Instructions for the task ▸
Line by line, copy the listing below exactly.

***** Listed records

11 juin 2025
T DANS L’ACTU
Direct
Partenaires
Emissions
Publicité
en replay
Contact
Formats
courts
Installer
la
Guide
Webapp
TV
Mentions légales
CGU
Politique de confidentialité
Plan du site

**********

Response to the task ▸
11 juin 2025
T DANS L’ACTU
Direct
Partenaires
Emissions
Publicité
en replay
Contact
Formats
courts
Installer
la
Guide
Webapp
TV
Mentions légales
CGU
Politique de confidentialité
Plan du site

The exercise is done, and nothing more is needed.